_DATA SHOWN_:
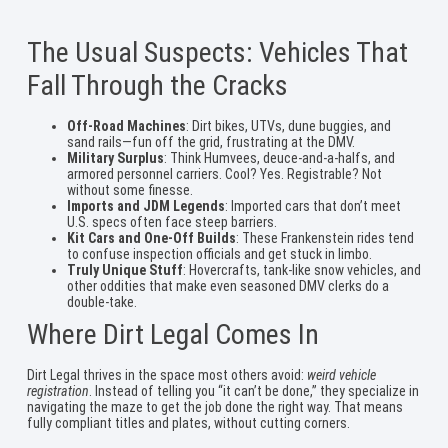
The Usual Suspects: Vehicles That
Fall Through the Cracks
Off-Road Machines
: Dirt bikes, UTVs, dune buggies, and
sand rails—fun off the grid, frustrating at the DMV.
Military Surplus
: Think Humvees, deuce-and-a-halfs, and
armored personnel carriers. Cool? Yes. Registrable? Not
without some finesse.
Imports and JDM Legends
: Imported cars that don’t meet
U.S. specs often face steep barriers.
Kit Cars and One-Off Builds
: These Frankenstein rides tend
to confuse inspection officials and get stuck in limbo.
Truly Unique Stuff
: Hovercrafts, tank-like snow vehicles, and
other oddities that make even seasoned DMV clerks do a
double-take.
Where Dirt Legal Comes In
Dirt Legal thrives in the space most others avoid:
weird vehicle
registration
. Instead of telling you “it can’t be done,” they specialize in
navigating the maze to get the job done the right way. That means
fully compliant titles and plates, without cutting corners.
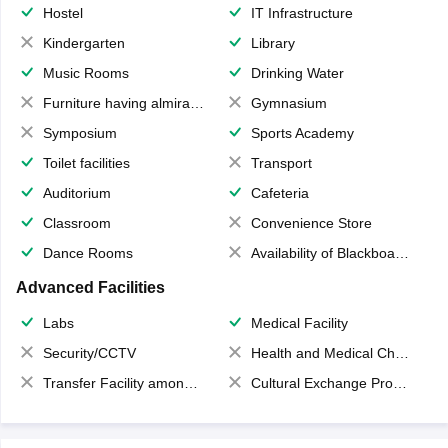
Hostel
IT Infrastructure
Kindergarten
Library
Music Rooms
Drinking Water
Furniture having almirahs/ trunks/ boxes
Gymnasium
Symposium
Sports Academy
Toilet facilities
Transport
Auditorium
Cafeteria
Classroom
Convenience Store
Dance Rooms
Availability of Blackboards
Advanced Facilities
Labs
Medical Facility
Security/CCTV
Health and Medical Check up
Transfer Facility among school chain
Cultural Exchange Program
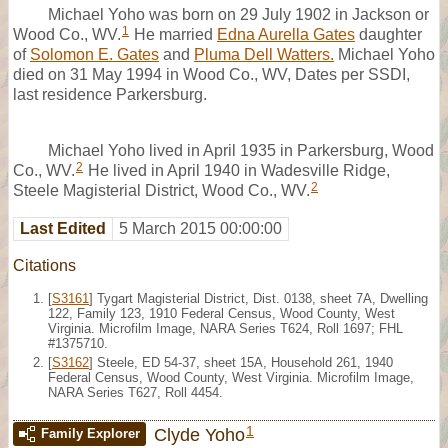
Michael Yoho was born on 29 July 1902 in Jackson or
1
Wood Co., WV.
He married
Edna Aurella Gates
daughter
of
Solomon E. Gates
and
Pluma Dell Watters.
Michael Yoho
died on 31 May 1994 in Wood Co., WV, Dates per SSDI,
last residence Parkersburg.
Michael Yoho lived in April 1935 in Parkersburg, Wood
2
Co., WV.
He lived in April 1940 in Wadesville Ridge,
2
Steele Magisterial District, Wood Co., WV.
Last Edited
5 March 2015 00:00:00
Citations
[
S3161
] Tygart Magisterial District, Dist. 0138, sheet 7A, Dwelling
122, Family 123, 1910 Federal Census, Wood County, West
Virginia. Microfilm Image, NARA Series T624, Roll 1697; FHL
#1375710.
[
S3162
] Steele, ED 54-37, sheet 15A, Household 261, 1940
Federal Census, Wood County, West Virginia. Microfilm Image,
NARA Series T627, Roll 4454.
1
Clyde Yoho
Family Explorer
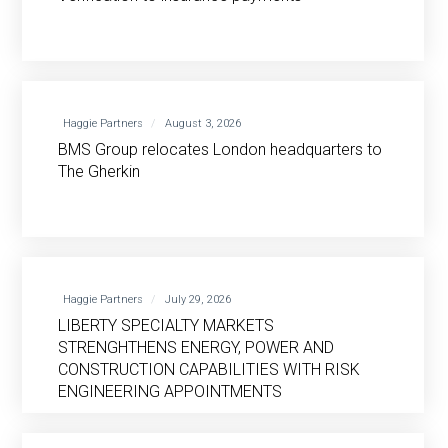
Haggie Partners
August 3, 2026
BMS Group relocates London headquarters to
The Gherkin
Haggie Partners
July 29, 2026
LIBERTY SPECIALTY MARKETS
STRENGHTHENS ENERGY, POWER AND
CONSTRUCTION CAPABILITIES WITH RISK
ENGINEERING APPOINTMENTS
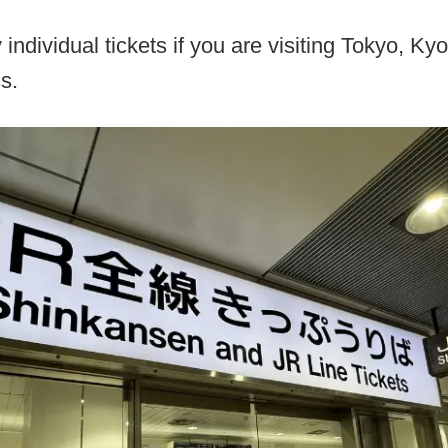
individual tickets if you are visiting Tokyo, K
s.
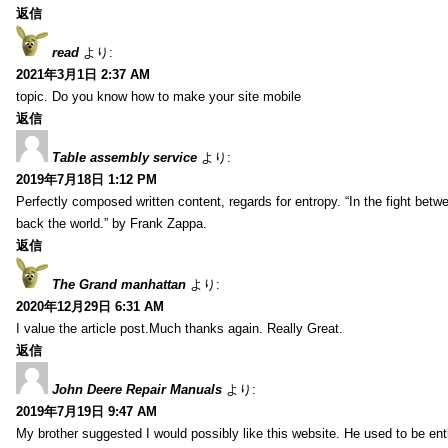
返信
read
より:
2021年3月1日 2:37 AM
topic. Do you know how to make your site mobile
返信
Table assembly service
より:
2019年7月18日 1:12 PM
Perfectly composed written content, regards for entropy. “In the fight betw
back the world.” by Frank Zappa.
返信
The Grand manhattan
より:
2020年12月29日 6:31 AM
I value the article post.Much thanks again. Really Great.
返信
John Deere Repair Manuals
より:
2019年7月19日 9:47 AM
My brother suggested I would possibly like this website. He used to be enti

_TASK DETAILS_: The answer consists of the lines above that include the word "Magisterial", each copied exactly.

_FINISHED EXERCISE_:
Steele Magisterial District, Wood Co., WV.
] Tygart Magisterial District, Dist. 0138, sheet 7A, Dwelling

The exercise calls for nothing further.